Examinons les scènes de l’invocation de l’invocation de la Palestine pour comprendre leur portée. Il y a effectivement invocation parmi ces foules en Occident qui ignorent tout de la Palestine et des Palestiniens, de la géographie du Moyen Orient, du passé historique, etc. La Palestine est elle-même une invention et une catégorie récentes. L’invocation a une dimension religieuse et mystique. Elle exalte les « Palestiniens » comme la promesse positive opposée aux Israéliens, le mauvais « occupant » de la Palestine : le peuple palestinien est ainsi opposé au peuple juif/israélien dont il s’agit de prendre la place. Cela rappelle une autre configuration religieuse, le paulinisme qui a inventé l’opposition de l’Israël selon la chair (les Juifs) à l’Israël selon l’esprit : les Palestiniens. Opération de substitution d’u peuple à l’autre dans la même catégorie.
La messianisation de la Palestine s’explique aussi à la lumière de la doctrine de l’intersectionnalité du post modernisme qui établit une convergence des situations d’oppression (femmes, noirs…) de sorte que l’univers entier pourrait d’identifier au martyre et à la geste des Palestiniens. Un vestige du rôle que remplissait le prolétariat dans le communisme… Là, on retrouve parfaitement la dimension de l’islamo-gauchisme…
Le substrat socio-politique de l’invocation : 3 économies
Ainsi, selon l’usage et le lieu, le palestinisme se décline en fonction de finalités différentes quoique toujours en vue de la déchéance de l’Israël juif.
- en France, en Grande Bretagne, en Europe et aux États-Unis, sous la Palestine se cache la oumma, le communautarisme musulman de l’immigration qui a pour finalité de se vouloir régi par la sharia. Ce courant est soutenu par les Frères musulmans, très présents dans l’Union européenne. Derrière lui, il y a la Turquie et le Qatar. La Palestine est un cheval de Troie trompeur dont la finalité n’est pas la Palestine mais l’intérêt immédiat des milieux immigrés en Occident qui la promeuvent.
- au Moyen orient, le mythe de la Palestine aide les Arabes « palestiniens » à se structurer comme un peuple en se calquant sur le modèle du véritable Israël, celui de l’invocation.
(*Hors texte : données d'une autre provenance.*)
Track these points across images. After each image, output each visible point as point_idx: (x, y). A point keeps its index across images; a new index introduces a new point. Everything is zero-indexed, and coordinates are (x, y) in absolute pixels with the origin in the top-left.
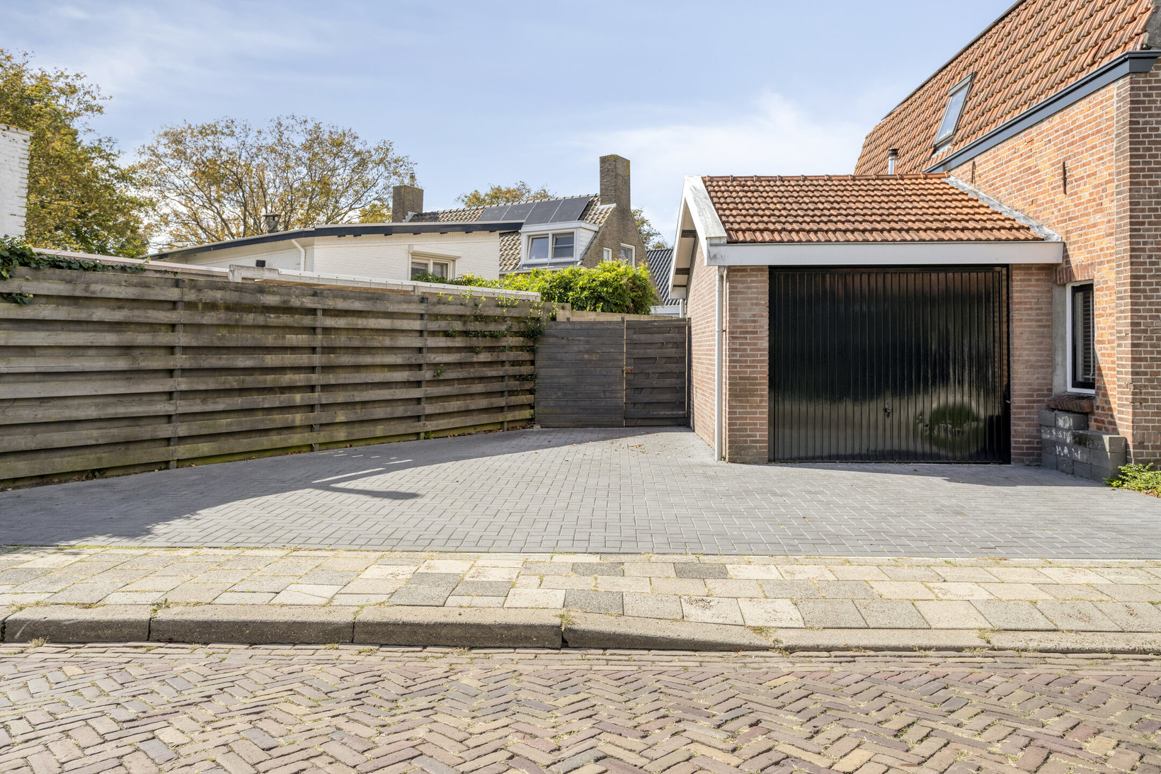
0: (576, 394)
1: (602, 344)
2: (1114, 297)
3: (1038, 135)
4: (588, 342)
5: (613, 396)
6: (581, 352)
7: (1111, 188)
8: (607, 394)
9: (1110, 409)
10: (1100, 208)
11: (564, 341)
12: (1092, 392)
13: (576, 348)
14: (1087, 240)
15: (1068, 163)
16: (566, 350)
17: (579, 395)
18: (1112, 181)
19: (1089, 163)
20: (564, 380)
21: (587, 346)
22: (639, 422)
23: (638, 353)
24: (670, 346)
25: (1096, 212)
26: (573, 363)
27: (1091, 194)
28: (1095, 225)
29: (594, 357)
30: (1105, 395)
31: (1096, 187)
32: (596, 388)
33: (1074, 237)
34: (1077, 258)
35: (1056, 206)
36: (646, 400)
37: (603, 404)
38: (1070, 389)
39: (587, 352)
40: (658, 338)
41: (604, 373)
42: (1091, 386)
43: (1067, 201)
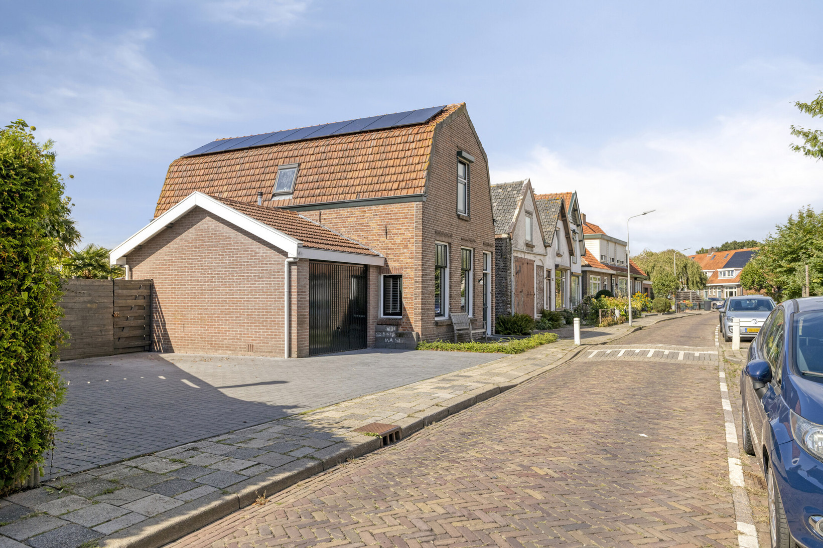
0: (82, 334)
1: (99, 296)
2: (413, 281)
3: (368, 210)
4: (90, 295)
5: (106, 333)
6: (85, 302)
7: (412, 241)
8: (103, 333)
9: (410, 323)
10: (406, 247)
11: (73, 294)
12: (401, 317)
13: (82, 299)
14: (399, 259)
15: (388, 227)
16: (74, 301)
17: (84, 334)
18: (413, 238)
19: (401, 229)
20: (73, 324)
21: (89, 298)
22: (121, 351)
23: (122, 303)
24: (141, 297)
25: (404, 248)
26: (79, 311)
27: (401, 241)
28: (404, 253)
29: (94, 306)
30: (408, 318)
31: (404, 239)
32: (95, 328)
33: (391, 256)
34: (392, 265)
35: (380, 242)
36: (127, 335)
37: (100, 340)
38: (382, 316)
39: (89, 302)
40: (134, 292)
41: (100, 317)
42: (400, 314)
43: (388, 242)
- en Occident, les foules occidentales qui psalmodient la Palestine, dans l’ignorance de ce qu’elle est et de l’intérêt qu’elle constitue pour eux, sont le reflet de la décomposition sociale, culturelle et identitaire des pays dont elles sont les ressortissantes. Elles donnent déjà un indice de leur fusion avec les communautés immigrées dont elles chantent ainsi l’innocence, la souffrance, la victimitude, autant de critères de la légitimité aujourd’hui dans la galaxie woke…
Les sanctions contre Israël pleuvent et, ce qui est le plus grave, de la part de pays « amis » d’Israël, ceux où la Shoah a déjà montré son rictus il y a 80 ans. La situation qui en résulte a été connue dans l’histoire, c’est le ghetto, mais un ghetto mondial, aux dimensions d’un État. Eclipse de l’Occident.
© Shmuel Trigano
Professeur émérite des Universités
[1] 15000 personnes à Sidney en Australie, le 4 août 2025
[2] Cf. Controverses, n°10, 2009 dossier sur l’accusation de meurtre rituel
[3] Cf. Philippe Karsenty et l’affaire Al Durah
[4] « Ennemi du genre humain » est la traduction française de l’expression latine « hostis humani generis« . Cette expression juridique, issue du droit maritime, désigne des individus étaie comme étant en dehors de toute protection juridique et pouvaient être traités par n’importe quelle nation, même si elle n’était pas directement victime de leurs actes.
Plus largement, l’expression peut aussi désigner une personne ou un groupe de personnes perçus comme une menace pour l’ensemble de l’humanité ou pour les valeurs fondamentales de celle-ci (Wikipedia).
[5] Les Nazis firent des abats jours avec la peau des Juifs et des perruques avec les cheveux des femmes
« Allah dit : « Vous avez certainement connu ceux des vôtres qui transgressèrent le Sabbat. Eh bien Nous leur dîmes: ‘Soyez des singes abjects !' » (Sourate 2 / Verset 65)
[7] Par exemple le bombardement de Rakah par la France en Irak contre Daesh.